浄観はふっと息を吐いた。その美しい声音には観念するしかないと思わせる不思議な力があった。じっと土蜘蛛の顔を見て、浄観は口を開いた。
「私には選択肢がないから。私には、教団の道具として生きるしか道はないのです」
「道具?」
浄観は自嘲的な笑みを浮かべた。
「考えてもみてください。相手が妖怪とはいえ、殺生など破戒行為。葛城のヌシを討つなどということが、まともな僧の仕事だと思いますか? 彼らにとって私は、簡単に切り捨てられる都合のいい道具でしかない」
「切り捨てられるって、なんでだよ?」
大和が思わず尋ねた。
「私は訳あって両親とは一緒に暮らせず、教団が経営する養護施設で育ちました。先生方は愛情いっぱいに私を育ててくれて、そういう意味では自分を不幸だと思ったことはありません。けれど成長するにつれて、自分が将来取り得る選択肢が非常に限られていることに気付いたんです。寄付に来る人たちを見ながら、私が人に施しをする側に回れる可能性はまずないと思い知ったとき、私はそれはイヤだと思った。自分の可能性を信じたかった。

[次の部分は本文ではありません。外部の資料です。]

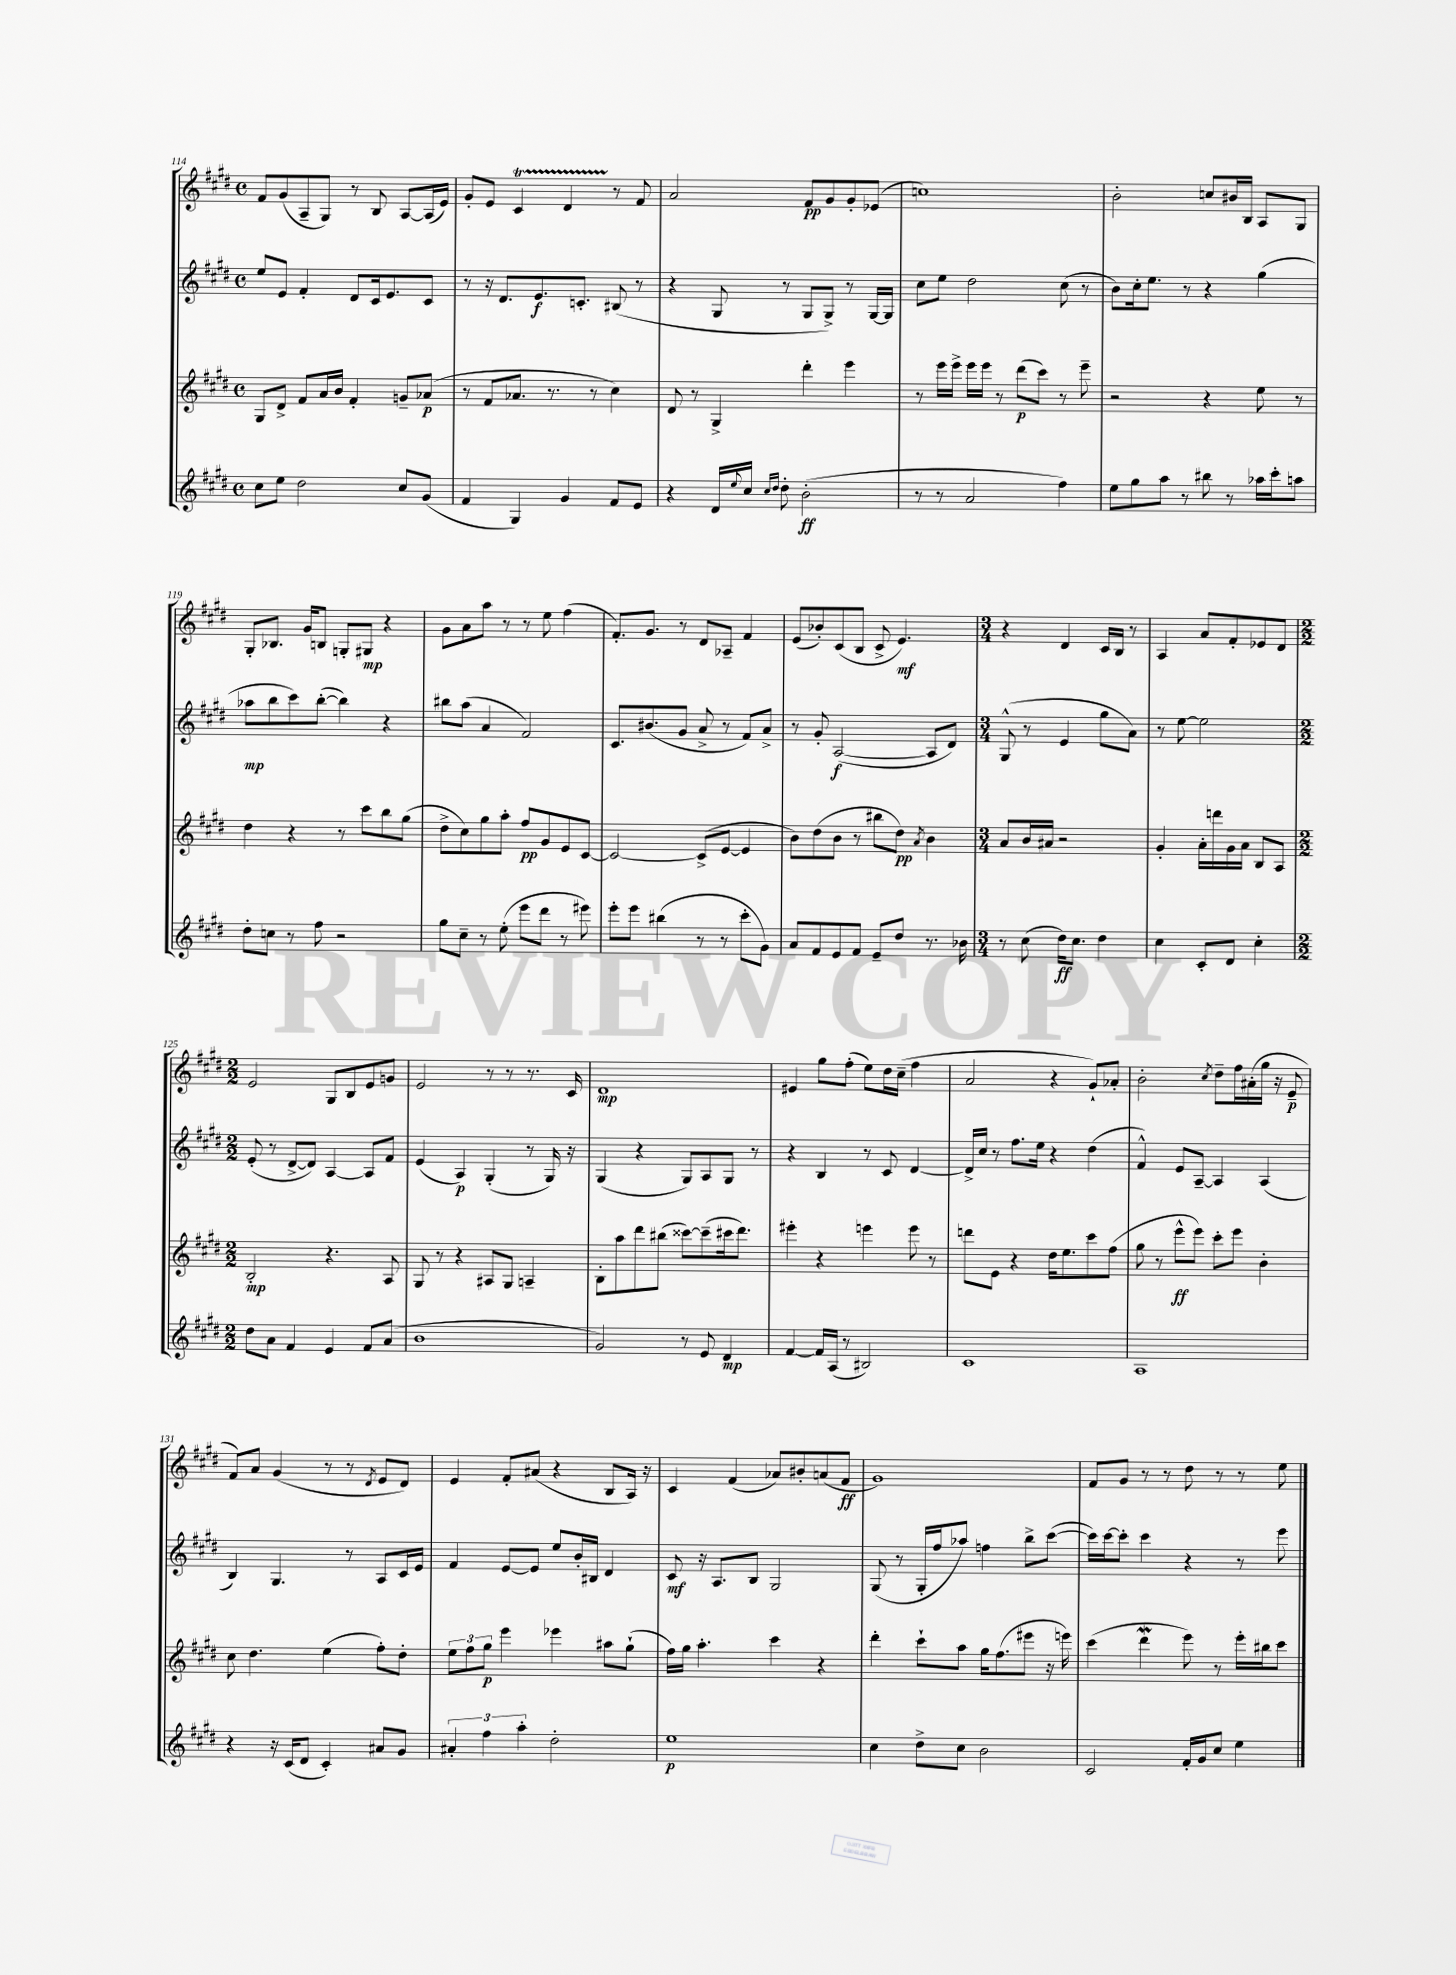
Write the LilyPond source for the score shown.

<<
\new StaffGroup <<
\new Staff = "s0" {
    \clef treble \key e \major \defaultTimeSignature \time 4/4
    fis'8 gis'8( a8-- gis8) r8 b8 a8~ a16( e'16) |
    gis'8-. e'8 cis'4\startTrillSpan dis'4 r8\stopTrillSpan fis'8 |
    a'2 fis'8\pp gis'8 gis'8-. ees'8( |
    c''1) |
    b'2-. c''8 bis'16 b16 a8 gis8 |
    gis8-. bes8. gis'16 b8 g8-. gis8\mp r4 |
    gis'8 a'8 a''8 r8 r8 e''8 fis''4( |
    fis'8.-.) gis'8. r8 dis'8 aes8-- fis'4 |
    e'8( bes'8-.) cis'8( b8 cis'8-> e'4.\mf) |
    \numericTimeSignature \time 3/4 r4 dis'4 cis'16 b16 r8 |
    a4 a'8 fis'8-. ees'8 dis'8 |
    \numericTimeSignature \time 2/2 e'2 gis8 b8 e'8 g'8 |
    e'2 r8 r8 r8. cis'16 |
    dis'1\mp |
    eis'4 gis''8 fis''8-.( e''8) dis''16 cis''16--( fis''4 |
    a'2 r4 gis'8-!) aes'8-. |
    b'2-. \acciaccatura { cis''8 } dis''8-- fis''16 ais'16-.( gis''16 r16 e'8--\p |
    fis'8) a'8 gis'4( r8 r8 \acciaccatura { dis'8 } e'8 dis'8) |
    e'4 fis'8-. ais'8( r4 b8 a16) r16 |
    cis'4 fis'4( aes'8) bis'8-. a'8( fis'8\ff |
    gis'1) |
    fis'8 gis'8 r8 r8 dis''8 r8 r8 e''8 \bar "|." |
}
\new Staff = "s1" {
    \clef treble \key e \major \defaultTimeSignature \time 4/4
    e''8 e'8 fis'4-. dis'8 cis'16 e'8. cis'8 |
    r8 r16 dis'8. e'8.\f c'8.-. bis8( r8 |
    r4 gis8 r8 gis8 gis8->) r8 gis16~ gis16 |
    cis''8 e''8 dis''2 cis''8( r8 |
    b'8) cis''16-. e''8. r8 r4 gis''4( |
    aes''8\mp b''8 cis'''8) b''8~-.( b''4) r4 |
    bis''8 a''8( a'4 fis'2) |
    cis'8. bis'8.( gis'8 a'8-> r8 fis'8) a'8-> |
    r8 gis'8-. a2~\f( a8 dis'8) |
    \numericTimeSignature \time 3/4 gis8-^( r8 e'4 gis''8 a'8) |
    r8 e''8~ e''2 |
    \numericTimeSignature \time 2/2 e'8-.( r8 dis'8~-> dis'8) a4~ a8 fis'8 |
    e'4( a4\p) gis4-.( r8 gis16) r16 |
    gis4( r4 gis8) a8 gis8 r8 |
    r4 b4 r8 cis'8 dis'4~ |
    dis'16-> cis''16 r8 fis''8. e''16 r4 dis''4( |
    fis'4-^) e'8 a8~-- a4 a4( |
    b4) gis4. r8 a8 cis'16 e'16 |
    fis'4 e'8~ e'8 e''8 b'16-. bis16 dis'4 |
    cis'8\mf r16 a8. b8 gis2 |
    gis8( r8 gis16-. fis''16 aes''8) f''4 b''8-> cis'''8~( |
    cis'''16) cis'''16~ cis'''8-. cis'''4 r4 r8 e'''8 \bar "|." |
}
\new Staff = "s2" {
    \clef treble \key e \major \defaultTimeSignature \time 4/4
    gis8 dis'8-> fis'8 a'16 b'16 fis'4-. g'8-- aes'8\p( |
    r8 fis'8 aes'8. r8. r8 cis''4) |
    dis'8 r8 gis4-> dis'''4-. e'''4 |
    r8 e'''16 e'''16-> e'''16 e'''16 r8 dis'''8\p( cis'''8) r8 e'''8-- |
    r2 r4 e''8 r8 |
    dis''4 r4 r8 cis'''8 b''8 gis''8( |
    dis''8-> cis''8) gis''8 a''8-. fis''8\pp gis'8 e'8 cis'8~ |
    cis'2~ cis'8->( e'8~ e'4 |
    b'8) dis''8( b'8 r8 bis''8 dis''8\pp) \acciaccatura { a'8 } b'4 |
    \numericTimeSignature \time 3/4 a'8 b'16 ais'16 r2 |
    gis'4-. a'16-. d'''16 gis'16 a'16 b8 a8 |
    \numericTimeSignature \time 2/2 b2-.\mp r4. a8 |
    gis8 r8 r4 ais8 gis8 a4-- |
    b8-. a''8 dis'''8 bis''8( cisis'''8~) cisis'''8--( cis'''16 dis'''8.) |
    eis'''4-. r4 e'''4 e'''8 r8 |
    d'''8 e'8 r4 dis''16 e''8. cis'''8 fis''8( |
    gis''8 r8 e'''8-^\ff e'''8) cis'''8-. e'''8 b'4-. |
    cis''8 dis''4. e''4( fis''8-.) dis''8-. |
    \tuplet 3/2 { e''8 fis''8 gis''8\p } e'''4 ees'''4 ais''8 gis''8-!( |
    fis''16) gis''16 a''4.-. cis'''4 r4 |
    dis'''4-. cis'''8-! a''8 gis''16 fis''8.( eis'''8 r16 e'''16) |
    cis'''4( dis'''4\mordent e'''8) r8 e'''16-. bis''16 cis'''8 \bar "|." |
}
\new Staff = "s3" {
    \clef treble \key e \major \defaultTimeSignature \time 4/4
    cis''8 e''8 dis''2 cis''8 gis'8( |
    fis'4 gis4) gis'4 fis'8 e'8 |
    r4 dis'16 \appoggiatura { e''8 } cis''16 \grace { cis''16 dis''16 } dis''8-. b'2-.\ff( |
    r8 r8 a'2 fis''4) |
    e''8 gis''8 a''8 r8 bis''8 r8 aes''16 cis'''16-. a''8 |
    dis''8-. c''8 r8 fis''8 r2 |
    gis''8 cis''8-- r8 e''8-.( e'''8 dis'''8 r8 eis'''8) |
    e'''8-. e'''8 bis''4( r8 r8 cis'''8-. gis'8) |
    a'8 fis'8 e'8 fis'8 e'8-- dis''8 r8. bes'16 |
    \numericTimeSignature \time 3/4 r8 cis''8( dis''16\ff) cis''8. dis''4 |
    cis''4 cis'8-. dis'8 cis''4-. |
    \numericTimeSignature \time 2/2 dis''8 a'8 fis'4 e'4 fis'8 a'8( |
    b'1 |
    gis'2) r8 e'8 dis'4\mp |
    fis'4~ fis'16 a16( r8 bis2) |
    cis'1 |
    a1 |
    r4 r16 cis'16( dis'8 cis'4-.) ais'8 gis'8 |
    \tuplet 3/2 { ais'4-. fis''4 a''4-. } dis''2-. |
    e''1\p |
    cis''4 dis''8-> cis''8 b'2 |
    cis'2 fis'16-. gis'16 cis''8 e''4 \bar "|." |
}
>>
>>
\layout { \context { \Score currentBarNumber = #114 } }
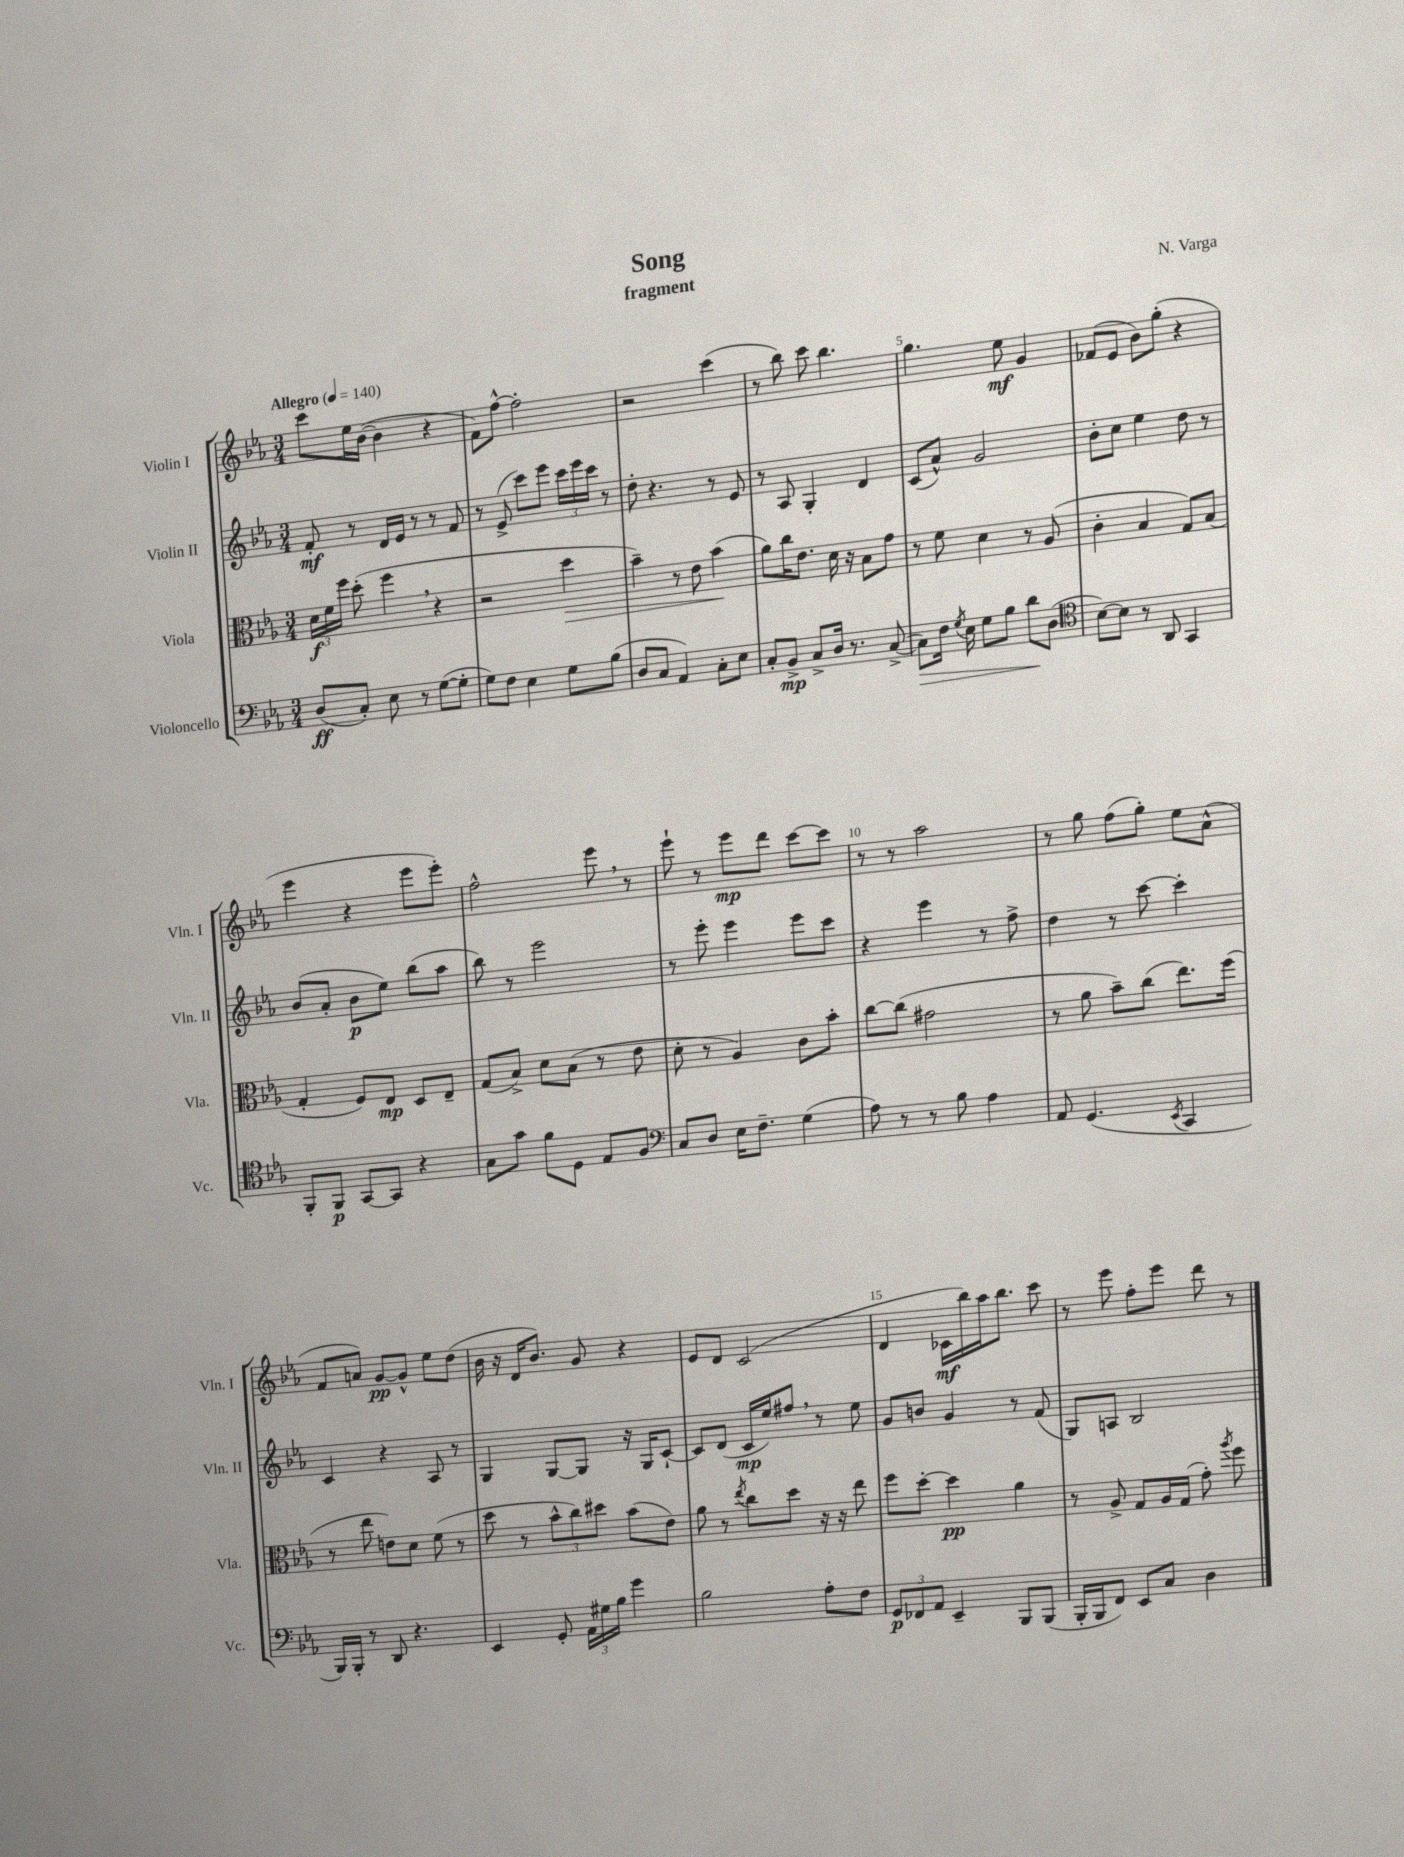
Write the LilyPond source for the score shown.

\header { title = "Song" composer = "N. Varga" subtitle = "fragment" }
<<
\new StaffGroup <<
\new Staff = "s0" \with { instrumentName = "Violin I" shortInstrumentName = "Vln. I" } {
    \clef treble \key ees \major \numericTimeSignature \time 3/4 \tempo "Allegro" 4 = 140
    \autoBeamOff c'''8[ ees''16 bes'16]~( bes'4 r4 |
    f'8[) f''8]~-^ f''2-. |
    r2 c'''4( |
    r8 bes''8) c'''8 bes''4. |
    g''4. ees''8\mf g'4 |
    fes'8[( ees'8] bes'8[) g''8]-.( r4 |
    ees'''4 r4 ees'''8[ ees'''8]-.) |
    f''2-^ ees'''8 \breathe r8 |
    ees'''8-! r8 ees'''8[\mp d'''8] c'''8[~ c'''8] |
    r8 r8 aes''2 |
    r8 g''8 f''8[( g''8]-.) ees''8[ aes'8]-^( |
    f'8[ a'8]) g'8[~\pp g'8]-^ ees''8[ d''8]( |
    bes'16 r16 d'16[ bes'8.]) g'8 r4 |
    ees'8[ d'8] c'2( |
    d'4 ces'16[\mf bes''16) aes''16 bes''8.] c'''8 |
    r8 ees'''8 f''8[-. ees'''8] d'''8 r8 \bar "|." |
}
\new Staff = "s1" \with { instrumentName = "Violin II" shortInstrumentName = "Vln. II" } {
    \clef treble \key ees \major \numericTimeSignature \time 3/4
    \autoBeamOff f'8-.\mf r8 d'16[ ees'16] r8 r8 f'8 |
    r8 ees'8->( c'''8[) ees'''8] \tuplet 3/2 { c'''16[ ees'''16 c'''16] } r8 |
    d''8-. r4. r8 ees'8 |
    r8 aes8 g4-. d'4 |
    c'8[( aes'8]-^) g'2 |
    bes'8[-. c''8] ees''4 d''8 r8 |
    bes'8[( aes'8]-. bes'8[\p ees''8]) bes''8[( aes''8] |
    bes''8) r8 ees'''2 |
    r8 ees'''8-. ees'''4 ees'''8[ c'''8] |
    r4 ees'''4 r8 f''8-> |
    d''4 r8 c'''8~ c'''4-. |
    c'4 r4 aes8 r8 |
    g4 g8[~ g8] r16 g16[ c'8]~-! |
    c'8[ d'8]( c'16[\mp ees''16) fis''8] \breathe r8 ees''8 |
    g'8[ b'8] g'4 r8 f'8( |
    g8[) a8] bes2 \bar "|." |
}
\new Staff = "s2" \with { instrumentName = "Viola" shortInstrumentName = "Vla." } {
    \clef alto \key ees \major \numericTimeSignature \time 3/4
    \autoBeamOff \tuplet 3/2 { d'16[\f f'16 f''16] } d''8-.( f''4 \breathe r4 |
    r2 d''4\> |
    bes'4--) r8 ees'8 bes'4\!( |
    aes'8[) c''16 ees'8.] d'16 r16 bes8[ g'8] |
    r8 f'8 d'4 r8 aes8( |
    c'4-. bes4 g8[) bes8]( |
    g4-. f8[) ees8]\mp d8[ ees8]-- |
    g8[( bes8]->) d'8[ bes8]( r8 ees'8 |
    d'8-. r8 aes4) c'8[ bes'8]-. |
    c''8[~ c''8]( gis'2 |
    r8 aes'8 bes'8[--) c''8]( ees''8.[) f''16]( |
    r8 ees''8 e'8[) d'8] f'8( r8 |
    d''8 r8 \tuplet 3/2 { bes'8[-^ c''8) dis''8] } bes'8[( ees'8]) |
    aes'8 r8 \acciaccatura { ees''8 } c''8[ d''8] r16 r16 ees''8 |
    f''8[ d''8]~-. d''4\pp aes'4 |
    r8 aes8-> g8[ aes16 g16]( g'8-.) \acciaccatura { aes''8 } f''8 \bar "|." |
}
\new Staff = "s3" \with { instrumentName = "Violoncello" shortInstrumentName = "Vc." } {
    \clef bass \key ees \major \numericTimeSignature \time 3/4
    \autoBeamOff d8[\ff( c8]-.) ees8 r8 g8[~( g8]-. |
    g8[) f8] ees4 g8[ bes8]( |
    d8[ c8] aes,4) c8[-. ees8] |
    c8[-. bes,8]->\mp c8[-> d16] r8. c8~->( |
    c8[\>) f16] \acciaccatura { g8 } ees16 g8[ bes8] d'8[\! d8]( |
    \clef tenor bes8[~) bes8] r8 aes,8 g,4 |
    f,8[-. f,8]\p g,8[~ g,8] r4 |
    g8[ g'8] f'8[ d8] ees8[ f8] |
    \clef bass c8[ d8] ees16[ f8.]-- g4( |
    aes8) r8 r8 bes8 aes4 |
    aes,8 g,4.( \acciaccatura { ees,8 } c,4 |
    bes,,16[) bes,,16]-. r8 d,8 r4. |
    ees,4 g,8-. \tuplet 3/2 { aes,16[ gis16 bes16] } g'4 |
    bes2 aes8[-. f8] |
    \tuplet 3/2 { g,8[\p fes,8 aes,8] } ees,4-- bes,,8[ bes,,8]( |
    bes,,16[-. bes,,16 f,8]) ees,8[ c8] d4 \bar "|." |
}
>>
>>
\layout { \context { \Score \override BarNumber.break-visibility = ##(#f #t #t) barNumberVisibility = #(every-nth-bar-number-visible 5) } }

出家を決意したのは、自分が教団にとって有用な人間だと証明できれば、教団も私に投資してくれるだろうと思ったからです。事実、彼らは私に僧としての教育を施し、高校にも通わせてくれました。ただしそのためには、私は常に、自分が教団にとって有用な人間であるということを証明し続けなければならなかった。そのためにはどんなことでもやりました。それがいつか、出世の道へとつながると、そう信じて。だが、もはやその道も閉ざされた。妖怪の眷属となっては僧として出世することなどできません。ヌシを教団の影響下に留め置くということだけが、今の私のたった一つの存在意義なのです。そして、その役目をしっかり果たせれば、いつかは認められる日も来るかもしれないと、」
一縷の望みを捨てられずにいるのだ。
「仰るとおり、先ほど頭を下げたのはただの自分勝手、あなたにすまないと思ってのことではない」
言い切って土蜘蛛の顔を見るが、その顔には取り立てて感情は浮かんでいなかった。
「だが、自分の立場はよく分かっています。もはや、私はあなたの慈悲にすがるしかない、生かすも殺すもあなた次第。あなたに法持寺へ戻ってもらわなければ、私に生きる道はないのです」
土蜘蛛はなにも言わなかった。しばらくして、おもむろに手元の和菓子を二、三個ティッシュでくるんで席を立った。浄観がじっと探るような目で見ているのに気付いて、土蜘蛛はぐいっとティッシュを突き出して言った。
「浄観。大和にはお菓子までもろうて、世話になったんじゃ。お前からも礼を言うてくれ」
「……はぁ」
「大和。世話になったな。わしは法持寺に戻るぞ」
「そうですか」
大和はにっこり微笑んで言った。
「また遊びにいらしてくださいね」
土蜘蛛はすたすたと玄関へ向かった。浄観はなにが起こったのか一瞬理解できず、ぼうっと土蜘蛛の後姿を眺めていた。
「浄観。なにをしておるんじゃ。早う来い!」
土蜘蛛に呼ばれて、浄観は慌てて立ち上がって後に続いた。
許してくれるということなのか。確たることばはもらえず、浄観は態度を決めかねていた。
万福寺を出て、暗い道を二人で歩く。自分からは話しかけにくくて、浄観は黙りこんでいた。
「のう、浄観。このお菓子を食うたことがあるか?」
「は? い、いえ」
突然話しかけられて、浄観は戸惑いながら答えた。
「そうか。このお菓子はおいしかったからな。法持寺に戻ったら、お前にも一個だけやろう。いいか、一個だけじゃぞ!」
「いえ。私、甘いもの苦手なんでいりません」
「なんじゃ。もったいないことを言うやつじゃな。せっかく一個やると言うておるのに」
土蜘蛛は不機嫌そうに口を尖らせた。
「わしはこれを一口食べたら、とたんに幸せな気持ちになったんじゃ。だから、わしはお前にこれを食べさせてやりたい」
言われて、はっと浄観は土蜘蛛の顔を見た。
「わしはお前のアルジじゃ。きっとお前を不幸にはせぬぞ。さあ、帰ろう」
そう言ってたたっと先を走っていく土蜘蛛の後姿は、夜闇の中でもわずかな光を集めて反射して、ぼんやりと光り輝いて見えた。